How to reduce the occurrence of vertigo?
First of all, we should develop good living habits, take proper exercise, and pay attention to the rule of life of “doing it at sunrise and resting at sunset, and the unity of heaven and man”. Secondly, we can do some self-care massage as follows.
(1) “Yingzhi Chengkou”: two hands press the earwheel, an up and down friction, each time do about 15 minutes.
(2) “sounding the drums”: the palms of both hands against the ears, the index finger, middle finger, ring finger, pinky finger on both sides of the occiput, the two middle fingers in contact with each other, the two index fingers cocked and folded on top of the middle finger, slide down hard, heavy knocking on the occipital area behind the head, you can hear a loud and clear sound like hitting a drum. Knock 48 times with both hands at the same time. It has the effect of unblocking the meridians and running qi and blood.
Then you can carry out some food therapy such as.
(1) asparagus porridge: raw materials: asparagus 10 grams, 100 grams of round-grained rice. Method: Wash the japonica rice, put it into a casserole with asparagus, add an appropriate amount of water, and cook it into a porridge with a gentle fire. Dosage: take it warm, one serving a day, divided into two servings.

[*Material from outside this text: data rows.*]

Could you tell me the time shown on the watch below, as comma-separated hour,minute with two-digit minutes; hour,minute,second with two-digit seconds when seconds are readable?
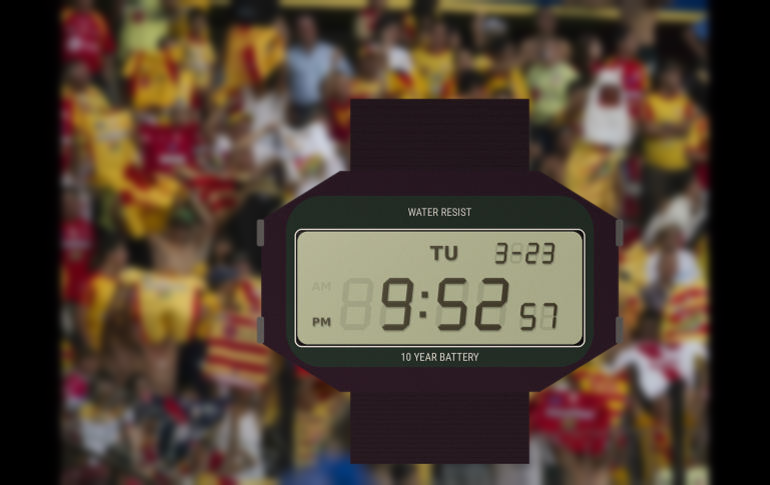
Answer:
9,52,57
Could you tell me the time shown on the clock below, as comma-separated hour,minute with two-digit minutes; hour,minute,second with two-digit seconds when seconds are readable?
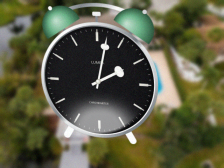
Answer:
2,02
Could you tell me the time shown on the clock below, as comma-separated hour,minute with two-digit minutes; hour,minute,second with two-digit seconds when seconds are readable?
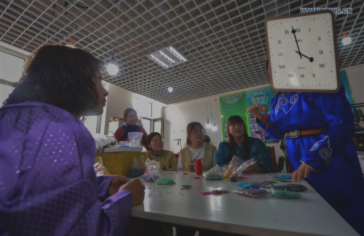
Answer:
3,58
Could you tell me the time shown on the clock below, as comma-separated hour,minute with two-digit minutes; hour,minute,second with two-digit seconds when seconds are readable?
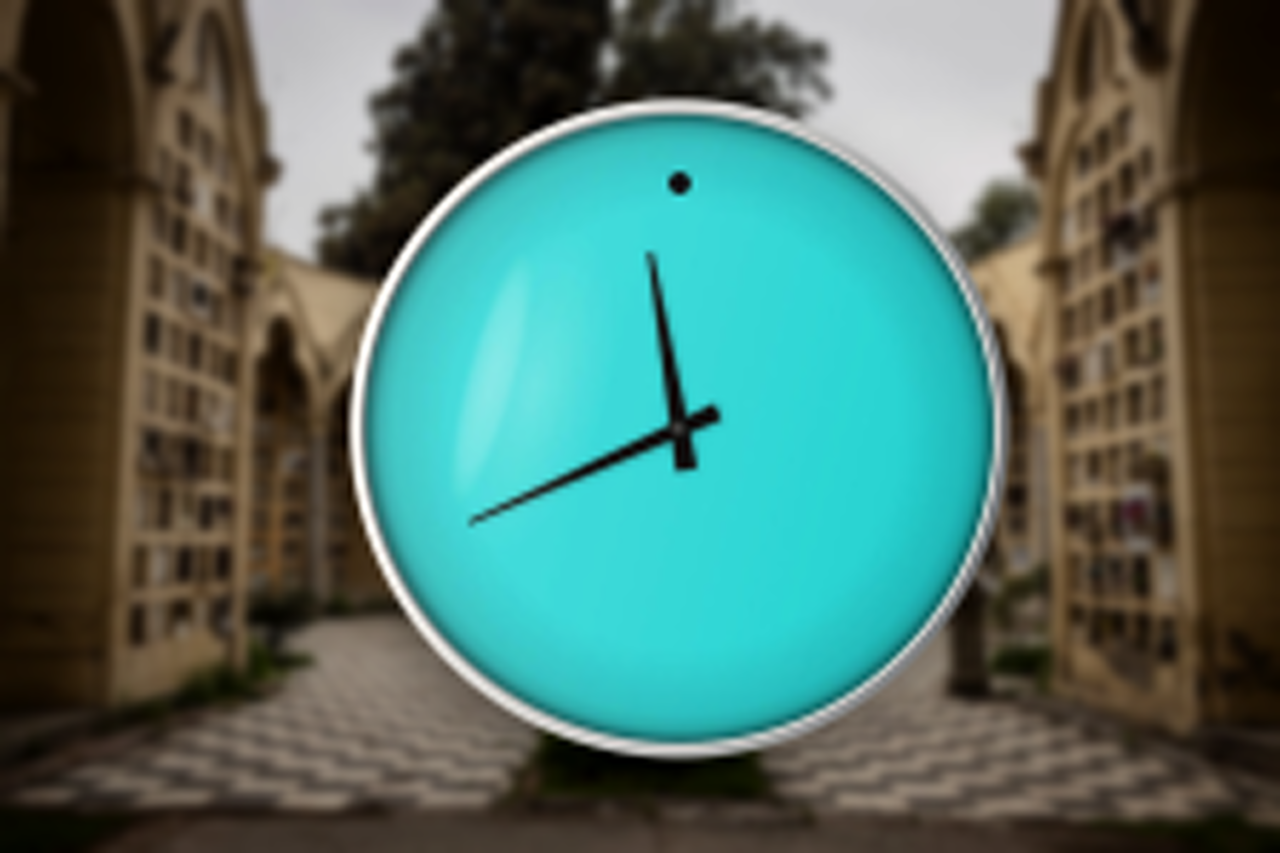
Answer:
11,41
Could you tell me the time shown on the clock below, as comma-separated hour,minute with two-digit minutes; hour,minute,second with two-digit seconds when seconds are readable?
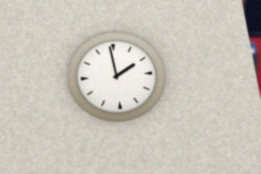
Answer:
1,59
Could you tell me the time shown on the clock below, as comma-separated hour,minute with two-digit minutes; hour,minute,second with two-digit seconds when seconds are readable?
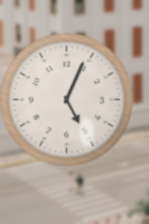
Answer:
5,04
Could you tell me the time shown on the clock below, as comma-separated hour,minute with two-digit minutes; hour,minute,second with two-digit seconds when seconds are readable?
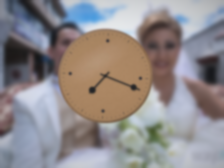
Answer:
7,18
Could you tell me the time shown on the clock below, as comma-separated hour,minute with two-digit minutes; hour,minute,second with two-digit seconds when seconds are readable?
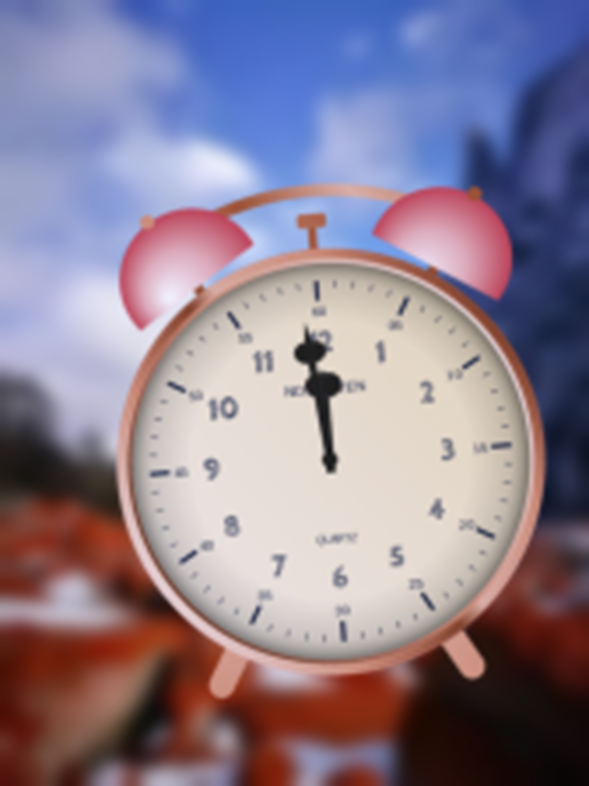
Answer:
11,59
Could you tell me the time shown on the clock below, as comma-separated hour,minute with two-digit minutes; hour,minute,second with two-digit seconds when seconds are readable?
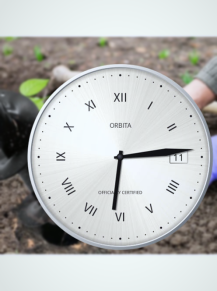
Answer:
6,14
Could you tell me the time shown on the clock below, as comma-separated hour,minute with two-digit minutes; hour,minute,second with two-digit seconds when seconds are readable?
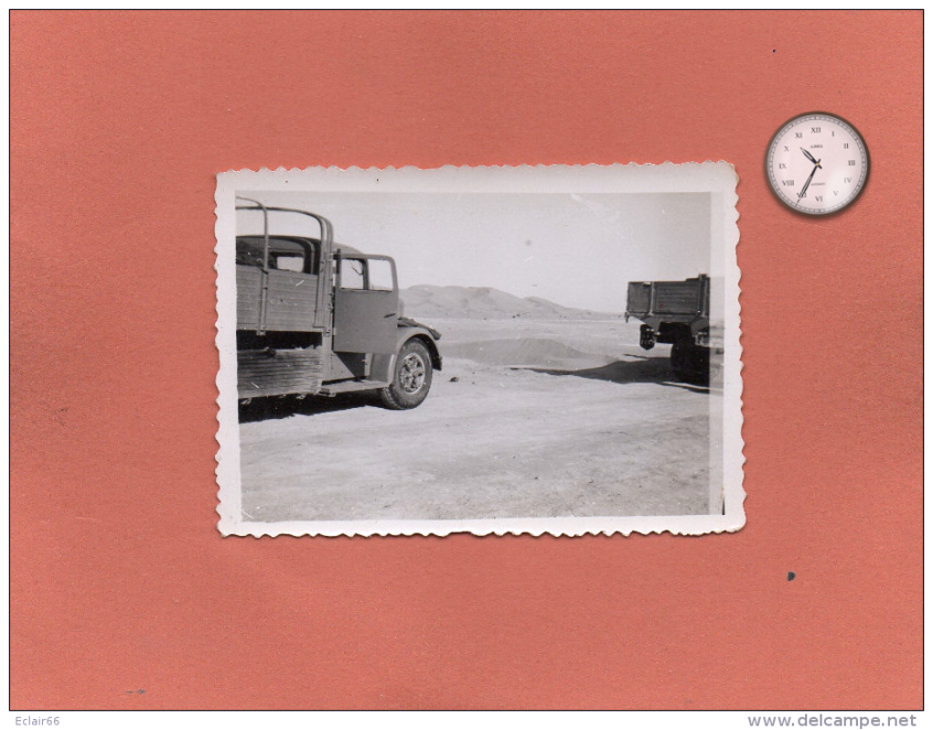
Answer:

(2) Astragalus congee: raw materials: 30 grams of astragalus, 20 grams of atractylodes, 10 grams of hemp, 10 jujubes, 60 grams of round-grained rice, brown sugar appropriate amount. Method: First, the three drugs together in a pot, add the right amount of water soaked for 30 minutes, decocted into a thick juice with a gentle fire to remove the dregs, and then cleaned japonica rice, dates into the juice, add the right amount of water and boil into a thin porridge, add brown sugar can be boiled. Dosage: One dose a day, divided into morning and evening.

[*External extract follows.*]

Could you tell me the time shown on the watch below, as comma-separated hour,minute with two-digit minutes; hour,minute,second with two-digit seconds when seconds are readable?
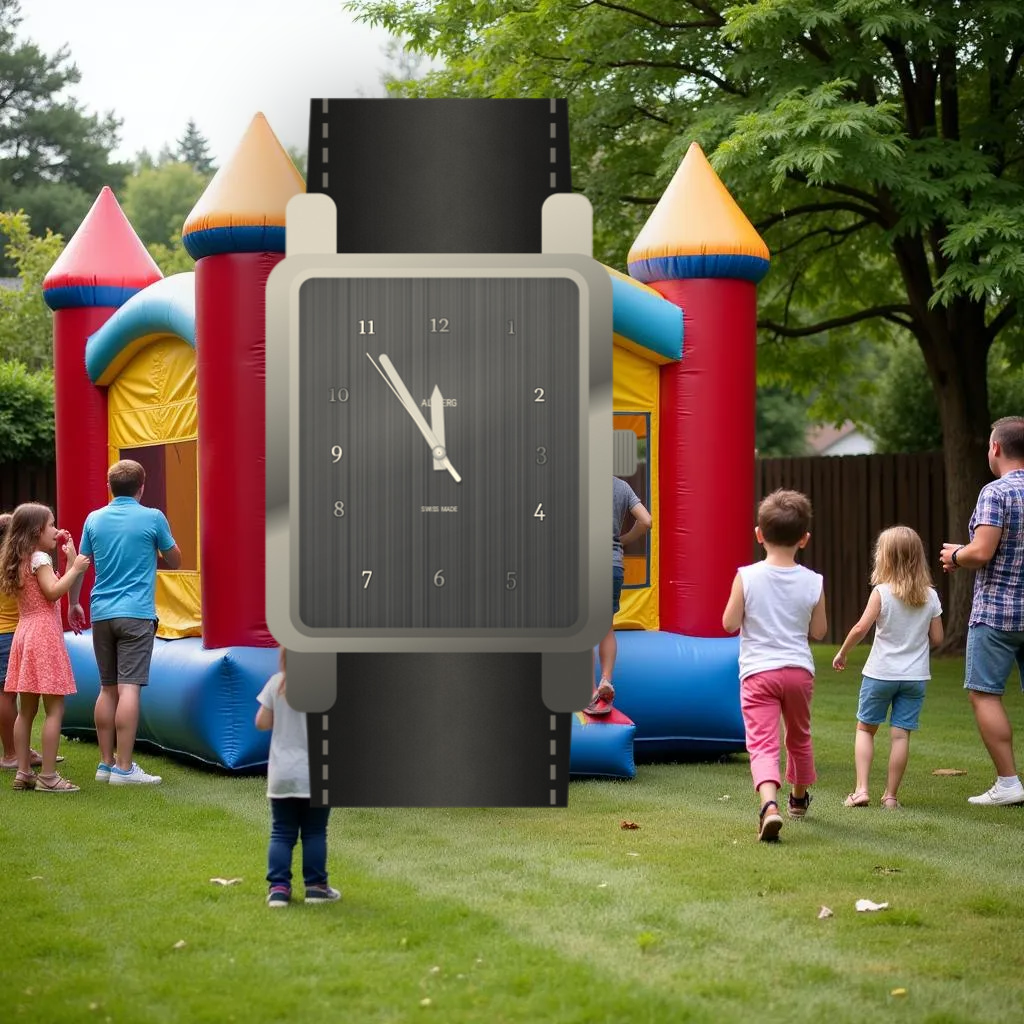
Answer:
11,54,54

In conclusion, vertigo is a clinical syndrome, and only by fully understanding it can we find the appropriate department for standardized treatment. Our department adopts manual repositioning and vestibular rehabilitation training to immediately relieve the pain of many vertigo patients, which is well received by many patients and colleagues, and is a good, simple and effective method worth promoting.